If it seems as if the American Dream is entering its death rattle by the time you have finished these two books, then the noted pollster John Zogby does his best to give it mouth-to-mouth resuscitation.
But his book The Way We'll Be: The Zogby Report on the Transformation of the American Dream sometimes wanders into a dreamland of its own. If the other two require Prozac, Zogby hands out Ecstasy.
"To paraphrase Dwight Eisenhower, we are a great nation because we are a good people," Zogby writes. "In three decades of polling, I've found that while individuals make mistakes in judgment, America as a whole rarely does. A collective wisdom emerges from a poll or a vote that is greater than the sum of its parts. That indeed is one thing I know for sure."
Zogby concedes that his profession may in part be "glorified meteorologist". But he also likens pollsters to "priests or philosophers trying to make sense out of the always confusing human condition". This is helpful since his conclusions often require a leap of faith.
Zogby's core thesis is that America's future is bright because those aged 18-30 subscribe to more progressive and cosmopolitan values than their elders. The young are far less racist, sexist and ignorant than those over 60. And they are more idealistic. For example, they express more willingness than older generations to pay higher prices for energy to curb US carbon emissions.
Similarly, a larger slice of Americans in their 20s say they would like to live abroad for a year or so. The "First Globals", as Zogby dubs the 18-30 bracket, are also far likelier than Woodstockers or Privates [the oldest two of Zogby's four generations] to define their lives "in terms unrelated to their primary source of income".
All of which, and many similar examples, ring true. But then most such responses would surely also have been true of the Woodstockers in their day. It's one thing to say that America's youth responds more idealistically than its elders to pollsters' questions. But to conclude, as Zogby does, that there is a "youth movement" that is building a New American Dream is another.
Are twentysomethings, as Zogby predicts, moving America into a "new age of inclusion and authenticity"? Maybe so. But we can be sure that most of the young will gradually be swamped by their careers, some increasingly remunerative and others - pace Ehrenreich and Bageant - grindingly stagnant.
Unless and until policymakers can re- establish the economic and social mobility that once set America apart from others, the future of the American Dream will remain in doubt.

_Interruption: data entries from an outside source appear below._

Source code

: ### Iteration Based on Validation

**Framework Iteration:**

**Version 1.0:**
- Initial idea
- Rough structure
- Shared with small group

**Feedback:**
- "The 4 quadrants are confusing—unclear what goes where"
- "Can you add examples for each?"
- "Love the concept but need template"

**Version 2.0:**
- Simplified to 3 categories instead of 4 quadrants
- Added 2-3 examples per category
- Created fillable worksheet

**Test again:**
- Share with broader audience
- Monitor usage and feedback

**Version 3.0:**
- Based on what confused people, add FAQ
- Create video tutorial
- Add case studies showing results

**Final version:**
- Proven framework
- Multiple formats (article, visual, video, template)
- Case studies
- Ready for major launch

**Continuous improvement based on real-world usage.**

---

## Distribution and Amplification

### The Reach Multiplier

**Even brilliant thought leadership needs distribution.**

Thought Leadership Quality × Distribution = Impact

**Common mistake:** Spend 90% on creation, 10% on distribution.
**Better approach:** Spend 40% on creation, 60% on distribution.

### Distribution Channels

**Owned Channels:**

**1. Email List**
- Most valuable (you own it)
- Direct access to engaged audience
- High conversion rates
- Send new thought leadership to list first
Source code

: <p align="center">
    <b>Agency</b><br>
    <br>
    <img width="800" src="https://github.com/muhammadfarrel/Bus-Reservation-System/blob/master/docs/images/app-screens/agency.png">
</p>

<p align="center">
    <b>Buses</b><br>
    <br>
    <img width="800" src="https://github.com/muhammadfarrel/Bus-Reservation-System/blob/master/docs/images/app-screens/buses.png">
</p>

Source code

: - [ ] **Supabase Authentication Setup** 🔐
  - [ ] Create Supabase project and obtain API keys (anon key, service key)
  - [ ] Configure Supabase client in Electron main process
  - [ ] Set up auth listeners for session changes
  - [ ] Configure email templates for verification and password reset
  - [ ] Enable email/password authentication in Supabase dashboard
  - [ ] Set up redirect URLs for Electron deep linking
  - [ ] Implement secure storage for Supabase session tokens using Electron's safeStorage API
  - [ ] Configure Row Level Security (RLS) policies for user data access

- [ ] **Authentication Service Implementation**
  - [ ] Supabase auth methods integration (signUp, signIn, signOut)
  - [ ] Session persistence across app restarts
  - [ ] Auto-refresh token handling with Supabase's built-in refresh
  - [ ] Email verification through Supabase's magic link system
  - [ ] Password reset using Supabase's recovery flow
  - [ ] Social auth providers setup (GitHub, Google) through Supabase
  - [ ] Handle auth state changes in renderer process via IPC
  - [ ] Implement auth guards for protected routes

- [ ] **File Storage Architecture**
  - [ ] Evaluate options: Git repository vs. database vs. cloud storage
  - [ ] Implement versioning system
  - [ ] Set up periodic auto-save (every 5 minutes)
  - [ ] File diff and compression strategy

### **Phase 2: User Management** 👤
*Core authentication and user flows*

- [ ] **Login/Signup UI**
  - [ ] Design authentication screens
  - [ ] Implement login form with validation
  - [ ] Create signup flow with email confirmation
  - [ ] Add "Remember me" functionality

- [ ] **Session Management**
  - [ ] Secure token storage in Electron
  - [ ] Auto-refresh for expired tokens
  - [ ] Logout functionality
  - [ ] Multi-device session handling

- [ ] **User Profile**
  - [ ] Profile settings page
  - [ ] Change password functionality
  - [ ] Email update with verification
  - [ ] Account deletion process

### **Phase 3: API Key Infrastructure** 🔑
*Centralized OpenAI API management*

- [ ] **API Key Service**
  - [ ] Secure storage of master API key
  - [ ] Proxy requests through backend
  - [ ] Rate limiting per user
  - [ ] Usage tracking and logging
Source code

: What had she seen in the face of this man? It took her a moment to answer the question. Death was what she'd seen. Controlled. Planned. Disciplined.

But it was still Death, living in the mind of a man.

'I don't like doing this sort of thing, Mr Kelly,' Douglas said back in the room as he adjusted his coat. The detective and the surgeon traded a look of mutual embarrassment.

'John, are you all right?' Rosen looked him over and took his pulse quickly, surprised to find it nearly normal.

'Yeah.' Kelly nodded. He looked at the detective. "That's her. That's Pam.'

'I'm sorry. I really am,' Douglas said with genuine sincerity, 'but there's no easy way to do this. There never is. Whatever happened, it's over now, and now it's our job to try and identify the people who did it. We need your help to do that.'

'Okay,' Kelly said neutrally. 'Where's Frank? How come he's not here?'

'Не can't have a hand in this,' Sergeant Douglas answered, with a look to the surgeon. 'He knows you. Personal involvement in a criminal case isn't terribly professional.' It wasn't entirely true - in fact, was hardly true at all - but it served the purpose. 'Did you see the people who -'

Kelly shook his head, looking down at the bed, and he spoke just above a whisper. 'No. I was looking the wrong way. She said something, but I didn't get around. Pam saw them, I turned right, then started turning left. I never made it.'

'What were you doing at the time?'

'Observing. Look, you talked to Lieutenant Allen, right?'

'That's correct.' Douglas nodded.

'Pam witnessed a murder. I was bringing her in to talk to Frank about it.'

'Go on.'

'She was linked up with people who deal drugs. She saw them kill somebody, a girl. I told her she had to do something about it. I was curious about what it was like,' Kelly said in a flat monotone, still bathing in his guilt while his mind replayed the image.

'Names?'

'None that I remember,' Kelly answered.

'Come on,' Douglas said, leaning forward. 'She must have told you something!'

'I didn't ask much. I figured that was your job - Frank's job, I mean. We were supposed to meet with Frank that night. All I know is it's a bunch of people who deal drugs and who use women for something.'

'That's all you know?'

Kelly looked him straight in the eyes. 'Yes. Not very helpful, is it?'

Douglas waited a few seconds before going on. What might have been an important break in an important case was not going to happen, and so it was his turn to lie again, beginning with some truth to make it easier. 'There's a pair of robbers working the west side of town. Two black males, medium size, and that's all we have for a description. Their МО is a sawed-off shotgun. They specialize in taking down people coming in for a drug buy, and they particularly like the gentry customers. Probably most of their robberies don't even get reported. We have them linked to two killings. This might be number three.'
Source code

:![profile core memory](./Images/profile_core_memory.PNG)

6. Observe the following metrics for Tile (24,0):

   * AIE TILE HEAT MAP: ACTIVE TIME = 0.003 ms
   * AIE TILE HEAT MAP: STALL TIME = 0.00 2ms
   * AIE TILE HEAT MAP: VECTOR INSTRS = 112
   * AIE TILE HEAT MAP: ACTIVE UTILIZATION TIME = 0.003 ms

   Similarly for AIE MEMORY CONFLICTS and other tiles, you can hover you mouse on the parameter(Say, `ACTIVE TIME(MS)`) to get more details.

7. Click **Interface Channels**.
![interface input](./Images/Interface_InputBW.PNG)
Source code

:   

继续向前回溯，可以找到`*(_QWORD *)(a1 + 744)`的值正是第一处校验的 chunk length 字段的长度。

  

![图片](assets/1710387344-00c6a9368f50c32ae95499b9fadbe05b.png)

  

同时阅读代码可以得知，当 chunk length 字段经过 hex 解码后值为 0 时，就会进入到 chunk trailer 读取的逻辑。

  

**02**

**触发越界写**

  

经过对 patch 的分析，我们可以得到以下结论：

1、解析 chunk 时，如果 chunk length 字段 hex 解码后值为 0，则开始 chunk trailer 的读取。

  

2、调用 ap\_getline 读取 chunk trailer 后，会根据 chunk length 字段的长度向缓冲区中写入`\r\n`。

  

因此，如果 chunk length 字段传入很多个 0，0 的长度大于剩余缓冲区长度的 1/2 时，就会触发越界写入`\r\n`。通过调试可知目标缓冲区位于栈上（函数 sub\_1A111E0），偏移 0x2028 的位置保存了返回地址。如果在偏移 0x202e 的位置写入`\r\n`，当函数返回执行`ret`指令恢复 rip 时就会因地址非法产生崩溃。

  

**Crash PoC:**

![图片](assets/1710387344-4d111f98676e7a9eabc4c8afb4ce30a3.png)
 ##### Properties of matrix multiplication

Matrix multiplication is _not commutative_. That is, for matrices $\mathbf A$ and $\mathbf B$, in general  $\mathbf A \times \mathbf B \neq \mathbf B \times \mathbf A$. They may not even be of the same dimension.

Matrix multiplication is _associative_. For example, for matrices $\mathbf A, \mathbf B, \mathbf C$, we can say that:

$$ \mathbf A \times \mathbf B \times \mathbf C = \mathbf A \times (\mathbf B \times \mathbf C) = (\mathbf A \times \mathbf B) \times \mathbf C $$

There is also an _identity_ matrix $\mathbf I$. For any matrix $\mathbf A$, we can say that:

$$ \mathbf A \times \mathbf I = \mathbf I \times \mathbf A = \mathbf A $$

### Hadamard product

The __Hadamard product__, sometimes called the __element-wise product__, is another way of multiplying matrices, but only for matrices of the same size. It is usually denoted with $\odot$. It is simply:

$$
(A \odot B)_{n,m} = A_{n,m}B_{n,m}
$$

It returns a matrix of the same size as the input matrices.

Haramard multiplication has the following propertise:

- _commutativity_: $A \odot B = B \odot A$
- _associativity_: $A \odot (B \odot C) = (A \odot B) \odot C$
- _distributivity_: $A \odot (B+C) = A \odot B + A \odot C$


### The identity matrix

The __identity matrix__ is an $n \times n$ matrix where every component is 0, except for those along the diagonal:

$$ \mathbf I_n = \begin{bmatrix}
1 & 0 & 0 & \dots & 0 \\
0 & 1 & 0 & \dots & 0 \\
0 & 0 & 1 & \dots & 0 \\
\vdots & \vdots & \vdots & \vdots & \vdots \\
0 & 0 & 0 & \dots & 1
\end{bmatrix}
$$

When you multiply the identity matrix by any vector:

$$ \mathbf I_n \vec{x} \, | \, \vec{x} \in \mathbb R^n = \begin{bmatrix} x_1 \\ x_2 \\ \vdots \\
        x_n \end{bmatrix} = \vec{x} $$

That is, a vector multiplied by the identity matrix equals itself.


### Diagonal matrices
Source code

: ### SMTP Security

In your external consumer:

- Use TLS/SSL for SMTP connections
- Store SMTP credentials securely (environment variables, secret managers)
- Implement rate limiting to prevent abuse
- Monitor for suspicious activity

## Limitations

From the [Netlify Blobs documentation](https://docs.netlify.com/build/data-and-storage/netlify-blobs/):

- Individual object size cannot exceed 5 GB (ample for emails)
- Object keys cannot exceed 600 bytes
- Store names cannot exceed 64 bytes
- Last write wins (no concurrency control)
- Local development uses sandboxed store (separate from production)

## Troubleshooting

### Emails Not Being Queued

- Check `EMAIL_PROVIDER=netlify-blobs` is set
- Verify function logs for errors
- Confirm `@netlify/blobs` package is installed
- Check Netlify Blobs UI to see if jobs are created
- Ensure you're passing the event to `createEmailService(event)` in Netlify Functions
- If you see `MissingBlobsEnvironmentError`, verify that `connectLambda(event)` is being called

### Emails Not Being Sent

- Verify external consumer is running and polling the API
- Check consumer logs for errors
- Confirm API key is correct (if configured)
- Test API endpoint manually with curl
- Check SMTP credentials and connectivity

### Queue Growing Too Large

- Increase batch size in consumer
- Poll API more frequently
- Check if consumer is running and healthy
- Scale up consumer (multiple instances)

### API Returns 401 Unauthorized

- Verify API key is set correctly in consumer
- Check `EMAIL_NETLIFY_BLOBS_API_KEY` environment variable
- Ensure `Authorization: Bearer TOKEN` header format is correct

None of the authors offers a convincing roadmap of how to restore it. But Ehrenreich and Bageant at least grasp the under-lying problem.
Zogby concludes: "My hunch is that these young Globals will be the first generation since the GIs of the second world war to give freely of themselves to make the world a better place." It is a noble thought - although, in the absence of a Nazi declaration of war, quite a tricky one to fulfil.